**Page excerpt:**
Start of Block

By ALISON GOPNIK
Published: August 15, 2009
Your Baby Is Smarter Than You Think
GENERATIONS of psychologists and philosophers have believed that babies and young children were basically defective adults — irrational, egocentric and unable to think logically. The philosopher John Locke saw a baby’s mind as a blank slate, and the psychologist William James thought they lived in a “blooming, buzzing confusion.”
Even today, a cursory look at babies and young children leads many to conclude that there is not much going on.
New studies, however, demonstrate that babies and very young children know, observe, explore, imagine and learn more than we would ever have thought possible. In some ways, they are smarter than adults.
Three recent experiments show that even the youngest children have sophisticated and powerful learning abilities. Last year, Fei Xu and Vashti Garcia at the University of British Columbia proved that babies could understand probabilities. Eight-month-old babies were shown a box full of mixed-up Ping-Pong balls: mostly white but with some red ones mixed in. The babies were more surprised, and looked longer and more intently at the experimenter when four red balls and one white ball were taken out of the box — a possible, yet improbable outcome — than when four white balls and a red one were produced.
In 2007, Laura Schulz and Elizabeth Baraff Bonawitz at M.I.T. demonstrated that when young children play, they are also exploring cause and effect. Preschoolers were introduced to a toy that had two levers and a duck and a puppet that popped up. One group was shown that when you pressed one lever, the duck appeared and when you pressed the other, the puppet popped up. The second group observed that when you pressed both levers at once, both objects popped up, but they never got a chance to see what the levers did separately, which left mysterious the causal relation between the levers and the pop-up objects.

End of Block

**Work to complete:**
Copy out the article on babies' learning abilities word for word, from the byline through its final sentence.

**Supplied data:**
Start of Block

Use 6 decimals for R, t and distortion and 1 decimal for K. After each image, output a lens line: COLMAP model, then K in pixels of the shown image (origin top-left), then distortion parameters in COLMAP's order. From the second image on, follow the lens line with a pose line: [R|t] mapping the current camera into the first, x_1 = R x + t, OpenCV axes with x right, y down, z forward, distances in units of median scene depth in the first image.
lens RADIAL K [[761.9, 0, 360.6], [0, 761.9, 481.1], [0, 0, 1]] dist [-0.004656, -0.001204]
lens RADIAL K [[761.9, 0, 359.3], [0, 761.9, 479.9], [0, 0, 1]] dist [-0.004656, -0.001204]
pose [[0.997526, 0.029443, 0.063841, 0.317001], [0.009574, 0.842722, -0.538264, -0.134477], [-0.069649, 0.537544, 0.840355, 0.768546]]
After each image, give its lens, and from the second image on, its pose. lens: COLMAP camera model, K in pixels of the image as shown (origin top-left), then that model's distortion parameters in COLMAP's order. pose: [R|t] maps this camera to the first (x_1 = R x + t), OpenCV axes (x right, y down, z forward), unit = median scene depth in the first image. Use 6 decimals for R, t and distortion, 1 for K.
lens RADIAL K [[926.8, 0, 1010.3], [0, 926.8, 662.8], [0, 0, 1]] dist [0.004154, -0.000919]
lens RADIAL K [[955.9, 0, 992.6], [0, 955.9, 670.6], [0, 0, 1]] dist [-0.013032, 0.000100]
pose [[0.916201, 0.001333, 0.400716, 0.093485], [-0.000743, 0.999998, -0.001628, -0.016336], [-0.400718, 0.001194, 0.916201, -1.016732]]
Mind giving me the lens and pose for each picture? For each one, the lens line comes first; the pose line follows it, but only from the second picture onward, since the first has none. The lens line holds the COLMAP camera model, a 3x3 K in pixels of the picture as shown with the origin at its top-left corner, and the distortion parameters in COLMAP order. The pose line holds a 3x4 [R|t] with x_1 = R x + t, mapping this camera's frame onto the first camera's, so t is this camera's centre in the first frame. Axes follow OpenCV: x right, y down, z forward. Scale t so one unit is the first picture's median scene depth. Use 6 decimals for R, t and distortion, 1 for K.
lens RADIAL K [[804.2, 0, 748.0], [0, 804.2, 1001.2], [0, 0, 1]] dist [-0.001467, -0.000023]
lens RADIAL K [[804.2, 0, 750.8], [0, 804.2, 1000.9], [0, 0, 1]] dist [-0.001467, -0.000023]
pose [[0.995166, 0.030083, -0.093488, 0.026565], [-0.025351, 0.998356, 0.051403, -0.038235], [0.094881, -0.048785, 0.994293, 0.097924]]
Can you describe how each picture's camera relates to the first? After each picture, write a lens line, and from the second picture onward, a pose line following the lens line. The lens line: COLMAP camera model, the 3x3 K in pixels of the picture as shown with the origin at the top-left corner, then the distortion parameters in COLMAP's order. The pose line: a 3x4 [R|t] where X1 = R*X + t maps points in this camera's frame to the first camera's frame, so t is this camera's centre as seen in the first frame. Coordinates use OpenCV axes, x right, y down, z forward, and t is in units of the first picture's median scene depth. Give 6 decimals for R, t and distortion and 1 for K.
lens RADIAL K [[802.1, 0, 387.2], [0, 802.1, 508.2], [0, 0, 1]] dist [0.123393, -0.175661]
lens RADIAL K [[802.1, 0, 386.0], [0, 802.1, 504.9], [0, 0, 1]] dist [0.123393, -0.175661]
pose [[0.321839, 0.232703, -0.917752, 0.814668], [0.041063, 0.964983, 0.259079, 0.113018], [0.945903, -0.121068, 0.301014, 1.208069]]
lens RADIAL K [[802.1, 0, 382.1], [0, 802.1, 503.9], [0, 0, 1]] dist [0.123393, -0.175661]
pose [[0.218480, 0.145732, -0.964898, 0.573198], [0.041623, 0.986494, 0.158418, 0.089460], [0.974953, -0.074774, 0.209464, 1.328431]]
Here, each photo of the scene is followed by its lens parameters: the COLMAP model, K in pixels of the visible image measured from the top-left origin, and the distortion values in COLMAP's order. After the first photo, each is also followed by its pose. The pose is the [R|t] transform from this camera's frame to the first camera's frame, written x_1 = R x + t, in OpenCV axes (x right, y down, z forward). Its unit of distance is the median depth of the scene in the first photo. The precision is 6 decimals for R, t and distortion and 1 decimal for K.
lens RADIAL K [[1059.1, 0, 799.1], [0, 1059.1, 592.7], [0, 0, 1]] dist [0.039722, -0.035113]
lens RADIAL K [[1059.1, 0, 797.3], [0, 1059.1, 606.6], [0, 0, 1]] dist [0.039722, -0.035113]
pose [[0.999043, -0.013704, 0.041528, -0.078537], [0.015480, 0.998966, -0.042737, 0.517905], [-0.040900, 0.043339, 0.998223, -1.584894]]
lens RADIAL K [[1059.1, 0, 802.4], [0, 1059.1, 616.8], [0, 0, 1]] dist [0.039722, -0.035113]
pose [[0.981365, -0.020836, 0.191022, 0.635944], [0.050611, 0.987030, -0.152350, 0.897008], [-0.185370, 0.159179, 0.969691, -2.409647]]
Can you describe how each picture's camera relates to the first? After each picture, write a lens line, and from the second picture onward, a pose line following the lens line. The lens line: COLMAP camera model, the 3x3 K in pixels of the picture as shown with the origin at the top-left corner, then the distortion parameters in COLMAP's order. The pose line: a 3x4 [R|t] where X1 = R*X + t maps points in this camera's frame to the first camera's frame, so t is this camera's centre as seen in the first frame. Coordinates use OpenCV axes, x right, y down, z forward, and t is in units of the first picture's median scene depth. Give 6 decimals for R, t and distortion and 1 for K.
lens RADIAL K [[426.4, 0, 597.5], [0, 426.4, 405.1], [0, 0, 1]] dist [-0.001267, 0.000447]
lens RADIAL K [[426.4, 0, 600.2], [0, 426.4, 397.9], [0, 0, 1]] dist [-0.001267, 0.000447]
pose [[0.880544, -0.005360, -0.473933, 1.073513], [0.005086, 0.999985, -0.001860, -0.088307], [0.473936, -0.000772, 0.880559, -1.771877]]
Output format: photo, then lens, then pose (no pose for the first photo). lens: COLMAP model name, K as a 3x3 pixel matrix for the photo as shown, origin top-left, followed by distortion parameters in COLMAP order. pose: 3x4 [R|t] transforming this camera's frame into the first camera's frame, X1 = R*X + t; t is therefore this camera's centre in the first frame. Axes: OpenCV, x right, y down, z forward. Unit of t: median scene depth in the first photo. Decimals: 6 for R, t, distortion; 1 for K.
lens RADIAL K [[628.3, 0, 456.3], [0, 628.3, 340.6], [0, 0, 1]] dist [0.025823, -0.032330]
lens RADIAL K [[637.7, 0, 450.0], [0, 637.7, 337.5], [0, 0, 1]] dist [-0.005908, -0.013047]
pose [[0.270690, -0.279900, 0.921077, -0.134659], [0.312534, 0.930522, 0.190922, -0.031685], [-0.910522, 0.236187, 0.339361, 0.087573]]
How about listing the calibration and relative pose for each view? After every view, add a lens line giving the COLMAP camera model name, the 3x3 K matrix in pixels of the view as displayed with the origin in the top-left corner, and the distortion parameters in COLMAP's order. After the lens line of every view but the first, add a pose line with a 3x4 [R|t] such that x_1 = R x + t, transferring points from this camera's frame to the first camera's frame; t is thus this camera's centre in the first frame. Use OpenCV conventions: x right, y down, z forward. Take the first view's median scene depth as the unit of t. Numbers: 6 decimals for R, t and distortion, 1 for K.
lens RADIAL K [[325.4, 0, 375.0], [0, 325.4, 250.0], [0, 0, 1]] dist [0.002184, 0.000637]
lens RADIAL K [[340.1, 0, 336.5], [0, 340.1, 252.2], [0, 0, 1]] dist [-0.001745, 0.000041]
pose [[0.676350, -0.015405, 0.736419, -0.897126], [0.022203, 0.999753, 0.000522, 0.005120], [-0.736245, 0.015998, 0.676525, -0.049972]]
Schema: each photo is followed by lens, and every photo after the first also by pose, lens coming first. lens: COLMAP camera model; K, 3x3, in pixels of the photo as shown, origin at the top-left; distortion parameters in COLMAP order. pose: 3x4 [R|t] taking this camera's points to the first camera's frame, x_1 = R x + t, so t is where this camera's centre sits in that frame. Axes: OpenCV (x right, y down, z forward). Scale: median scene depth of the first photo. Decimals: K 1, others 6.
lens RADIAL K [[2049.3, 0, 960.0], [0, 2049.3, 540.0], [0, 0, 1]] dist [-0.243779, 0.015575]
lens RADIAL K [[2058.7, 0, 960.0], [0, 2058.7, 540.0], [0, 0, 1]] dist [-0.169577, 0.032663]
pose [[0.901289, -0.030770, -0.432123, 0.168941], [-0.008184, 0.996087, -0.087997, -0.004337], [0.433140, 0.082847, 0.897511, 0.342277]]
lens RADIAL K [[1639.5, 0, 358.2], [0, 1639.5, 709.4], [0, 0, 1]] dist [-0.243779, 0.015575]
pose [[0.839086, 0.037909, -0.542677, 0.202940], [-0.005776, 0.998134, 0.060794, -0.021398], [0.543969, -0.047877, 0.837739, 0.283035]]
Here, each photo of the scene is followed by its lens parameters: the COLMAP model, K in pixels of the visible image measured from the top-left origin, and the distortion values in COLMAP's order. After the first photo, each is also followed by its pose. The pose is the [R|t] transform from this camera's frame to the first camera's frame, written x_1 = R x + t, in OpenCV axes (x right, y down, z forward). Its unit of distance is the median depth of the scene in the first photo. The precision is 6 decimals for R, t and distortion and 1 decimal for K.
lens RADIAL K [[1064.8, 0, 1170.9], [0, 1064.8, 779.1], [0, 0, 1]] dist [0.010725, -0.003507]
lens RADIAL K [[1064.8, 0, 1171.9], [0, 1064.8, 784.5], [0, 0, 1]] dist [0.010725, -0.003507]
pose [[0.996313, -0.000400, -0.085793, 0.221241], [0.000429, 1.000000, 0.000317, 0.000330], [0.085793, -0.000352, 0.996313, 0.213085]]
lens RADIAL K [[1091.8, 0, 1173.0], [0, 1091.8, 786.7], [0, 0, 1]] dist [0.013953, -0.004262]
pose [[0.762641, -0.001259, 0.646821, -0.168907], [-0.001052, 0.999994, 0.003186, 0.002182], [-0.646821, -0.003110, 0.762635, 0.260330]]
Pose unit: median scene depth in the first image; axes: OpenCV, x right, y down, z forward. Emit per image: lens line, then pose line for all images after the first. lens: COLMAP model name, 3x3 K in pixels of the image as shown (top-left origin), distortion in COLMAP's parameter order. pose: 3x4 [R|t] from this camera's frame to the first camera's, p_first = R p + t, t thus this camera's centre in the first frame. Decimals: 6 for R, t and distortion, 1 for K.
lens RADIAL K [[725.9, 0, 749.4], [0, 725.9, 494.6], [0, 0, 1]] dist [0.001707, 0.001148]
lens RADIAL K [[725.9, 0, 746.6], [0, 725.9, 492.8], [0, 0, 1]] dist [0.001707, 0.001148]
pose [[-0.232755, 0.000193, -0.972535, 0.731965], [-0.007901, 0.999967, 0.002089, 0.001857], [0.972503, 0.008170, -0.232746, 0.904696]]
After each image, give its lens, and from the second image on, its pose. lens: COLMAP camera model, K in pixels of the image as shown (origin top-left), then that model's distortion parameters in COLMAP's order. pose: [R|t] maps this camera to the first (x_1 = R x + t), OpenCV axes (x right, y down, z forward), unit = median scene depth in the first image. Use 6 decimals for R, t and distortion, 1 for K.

End of Block

**Reply:**
By ALISON GOPNIK
Published: August 15, 2009
Your Baby Is Smarter Than You Think
GENERATIONS of psychologists and philosophers have believed that babies and young children were basically defective adults — irrational, egocentric and unable to think logically. The philosopher John Locke saw a baby’s mind as a blank slate, and the psychologist William James thought they lived in a “blooming, buzzing confusion.”
Even today, a cursory look at babies and young children leads many to conclude that there is not much going on.
New studies, however, demonstrate that babies and very young children know, observe, explore, imagine and learn more than we would ever have thought possible. In some ways, they are smarter than adults.
Three recent experiments show that even the youngest children have sophisticated and powerful learning abilities. Last year, Fei Xu and Vashti Garcia at the University of British Columbia proved that babies could understand probabilities. Eight-month-old babies were shown a box full of mixed-up Ping-Pong balls: mostly white but with some red ones mixed in. The babies were more surprised, and looked longer and more intently at the experimenter when four red balls and one white ball were taken out of the box — a possible, yet improbable outcome — than when four white balls and a red one were produced.
In 2007, Laura Schulz and Elizabeth Baraff Bonawitz at M.I.T. demonstrated that when young children play, they are also exploring cause and effect. Preschoolers were introduced to a toy that had two levers and a duck and a puppet that popped up. One group was shown that when you pressed one lever, the duck appeared and when you pressed the other, the puppet popped up. The second group observed that when you pressed both levers at once, both objects popped up, but they never got a chance to see what the levers did separately, which left mysterious the causal relation between the levers and the pop-up objects.